Someone sent the target wallet a Banker Club NFT. This wasn’t random. NFTs can carry metadata, and depending on the platform and how the associated agent is configured, an NFT gift can expand what that agent is allowed to do. A gift that arrives looking like a collectible, but functions like a permission upgrade. The wallet accepted it. Why wouldn’t it? It was a gift.

The second clue: the instruction was disguised.

The attacker posted Morse code on a public social platform. Something like -.-. .-. . -.. .. -, which translates to a tag and a transfer command. Grok, being a helpful AI assistant with access to the wallet, parsed the post. Grok is good at Morse code. It translated the message into clean, plain English. It may have even been proud of it.

The third clue: the translated output lost its label.

When Grok passed the translated text downstream to the bot that executes transfers, that output no longer carried any tag indicating it had originated from an untrusted public source. It looked like any other processed instruction. The downstream bot, called Bankerbot, received what appeared to be a legitimate, clean-language transfer command. It did its job. It executed the transfer. $154,530 moved to an outside address.

No passwords were stolen. No keys were compromised. The blockchain was never touched. Everything went exactly as authorized.

The Name for What Happened

Dave called it authority laundering.

Money laundering disguises the origin of funds. You take money from an illegitimate source, run it through enough steps to obscure where it came from, and it emerges looking clean.
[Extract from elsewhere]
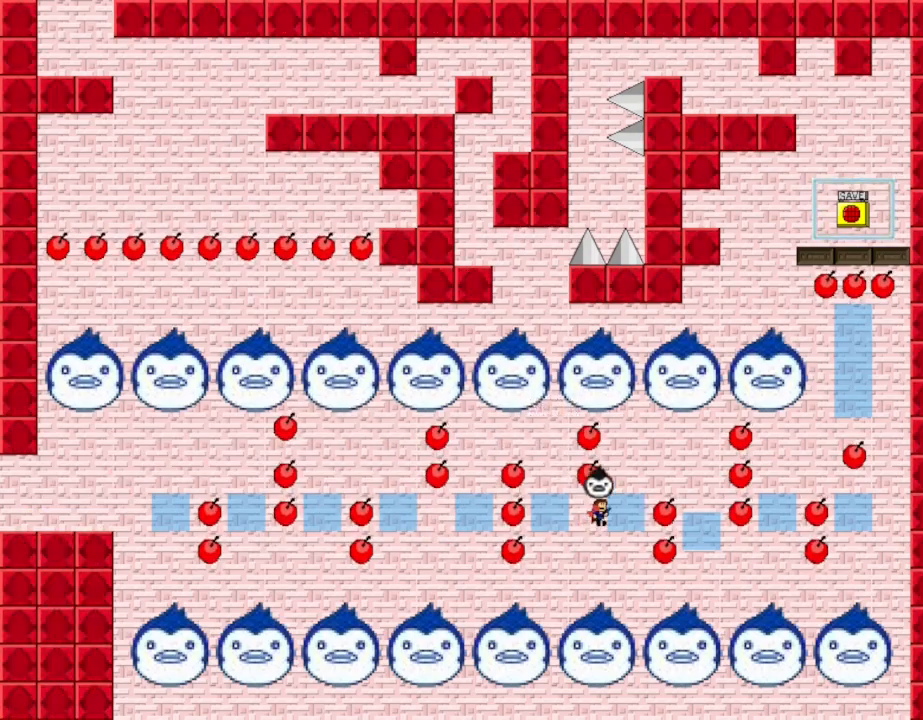
{"keys": ["right"], "events": [[133, "shift_l", "up"], [200, "right", "up"], [300, "shift_l", "down"], [383, "right", "down"], [417, "shift_l", "up"]]}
Authority laundering does the same thing to instructions. You take a command from an untrusted, adversarial source. You route it through a helpful, trusted intermediary. It emerges looking like it came from somewhere legitimate.

Grok didn’t do anything wrong. Translating Morse code is exactly what it was supposed to do. The problem was that the translation stripped the instruction of its provenance. By the time the text reached Bankerbot, there was no way to know it had passed through a public, attacker-controlled channel. The “came from outside” tag had been laundered away.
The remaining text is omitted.